Pictures with lens parameters:
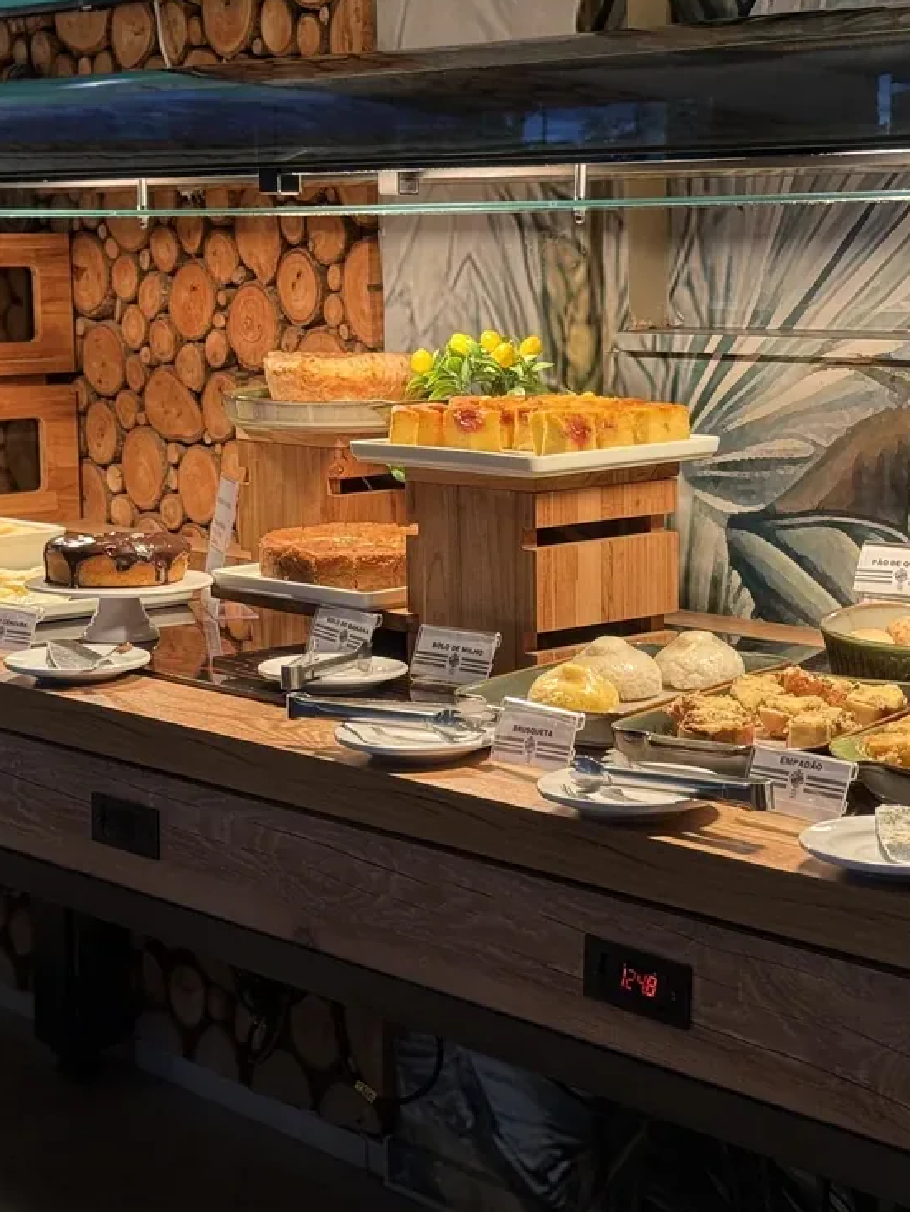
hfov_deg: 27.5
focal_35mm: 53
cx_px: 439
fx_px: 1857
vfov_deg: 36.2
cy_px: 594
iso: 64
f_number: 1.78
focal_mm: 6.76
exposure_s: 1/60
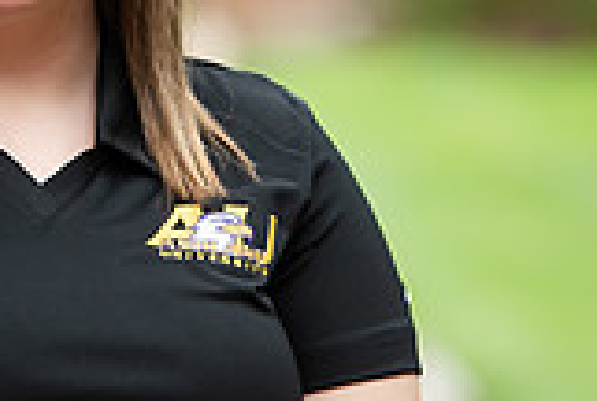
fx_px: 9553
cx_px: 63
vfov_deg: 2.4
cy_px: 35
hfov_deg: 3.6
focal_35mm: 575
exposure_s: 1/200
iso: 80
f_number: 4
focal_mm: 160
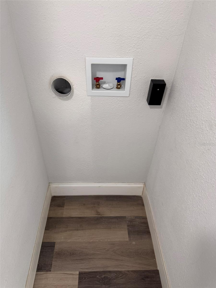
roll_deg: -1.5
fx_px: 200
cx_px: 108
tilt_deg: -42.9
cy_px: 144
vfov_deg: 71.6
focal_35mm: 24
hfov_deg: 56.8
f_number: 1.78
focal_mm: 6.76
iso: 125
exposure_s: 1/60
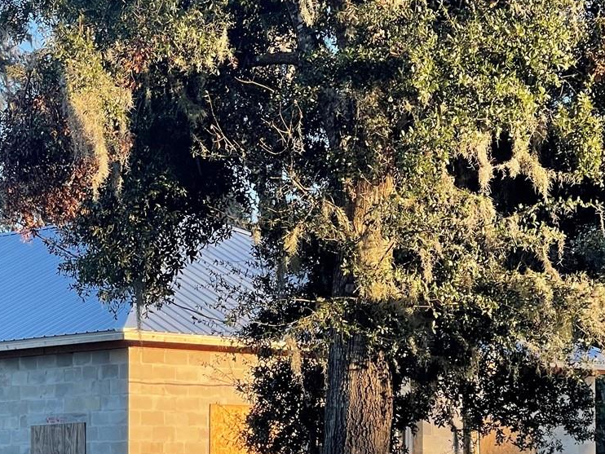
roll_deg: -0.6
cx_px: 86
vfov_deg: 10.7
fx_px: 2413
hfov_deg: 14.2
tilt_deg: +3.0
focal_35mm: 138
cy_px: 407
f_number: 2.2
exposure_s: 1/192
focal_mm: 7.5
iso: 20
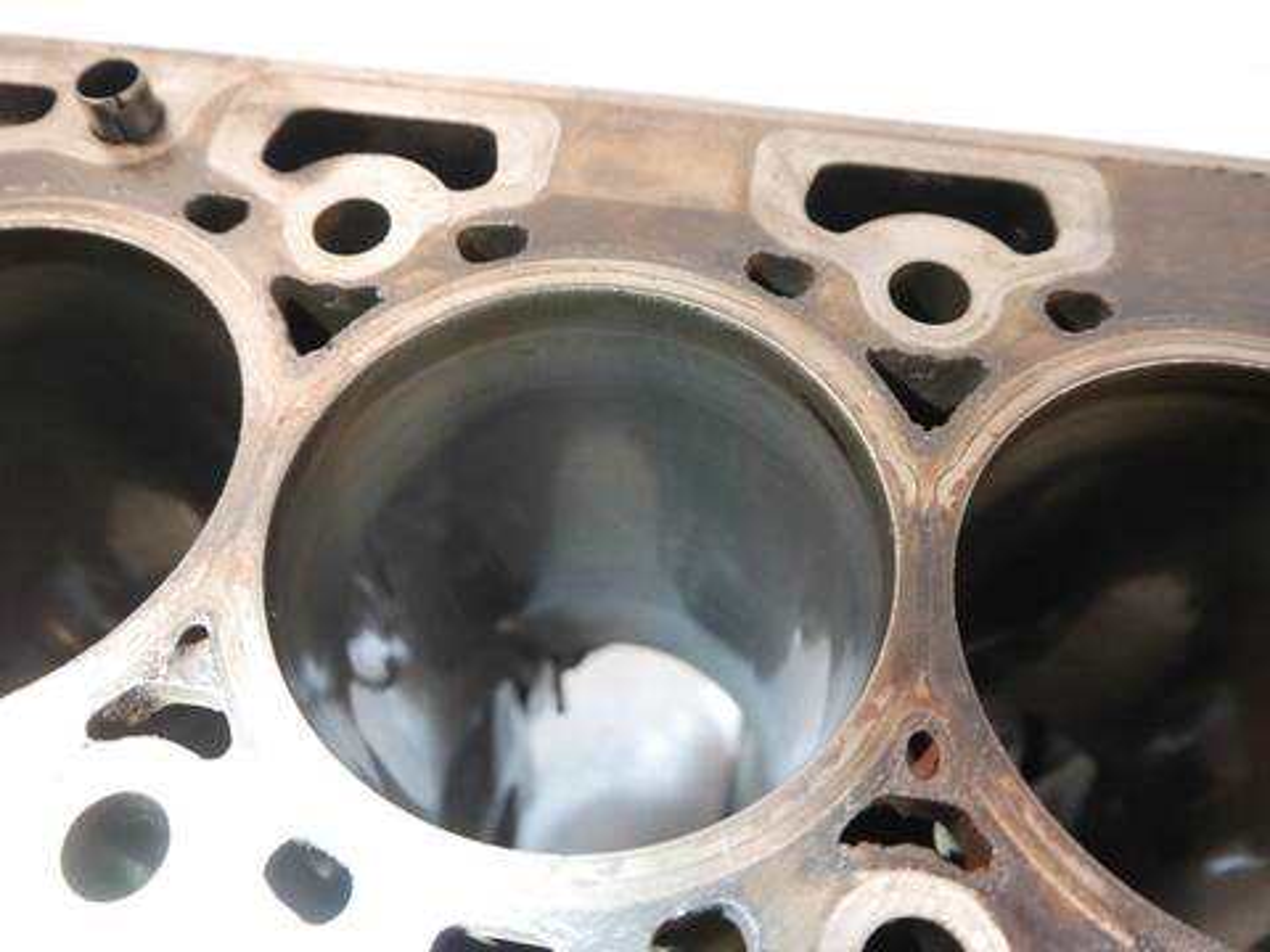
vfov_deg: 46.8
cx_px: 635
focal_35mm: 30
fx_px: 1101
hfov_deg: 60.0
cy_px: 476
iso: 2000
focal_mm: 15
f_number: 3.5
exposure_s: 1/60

Exercise aim:
Give the records again without a single change, and exclude the pictures.

Result of the exercise:
hfov_deg: 27.5
focal_35mm: 53
cx_px: 439
fx_px: 1857
vfov_deg: 36.2
cy_px: 594
iso: 64
f_number: 1.78
focal_mm: 6.76
exposure_s: 1/60
fx_px: 9553
cx_px: 63
vfov_deg: 2.4
cy_px: 35
hfov_deg: 3.6
focal_35mm: 575
exposure_s: 1/200
iso: 80
f_number: 4
focal_mm: 160
roll_deg: -1.5
fx_px: 200
cx_px: 108
tilt_deg: -42.9
cy_px: 144
vfov_deg: 71.6
focal_35mm: 24
hfov_deg: 56.8
f_number: 1.78
focal_mm: 6.76
iso: 125
exposure_s: 1/60
roll_deg: -0.6
cx_px: 86
vfov_deg: 10.7
fx_px: 2413
hfov_deg: 14.2
tilt_deg: +3.0
focal_35mm: 138
cy_px: 407
f_number: 2.2
exposure_s: 1/192
focal_mm: 7.5
iso: 20
vfov_deg: 46.8
cx_px: 635
focal_35mm: 30
fx_px: 1101
hfov_deg: 60.0
cy_px: 476
iso: 2000
focal_mm: 15
f_number: 3.5
exposure_s: 1/60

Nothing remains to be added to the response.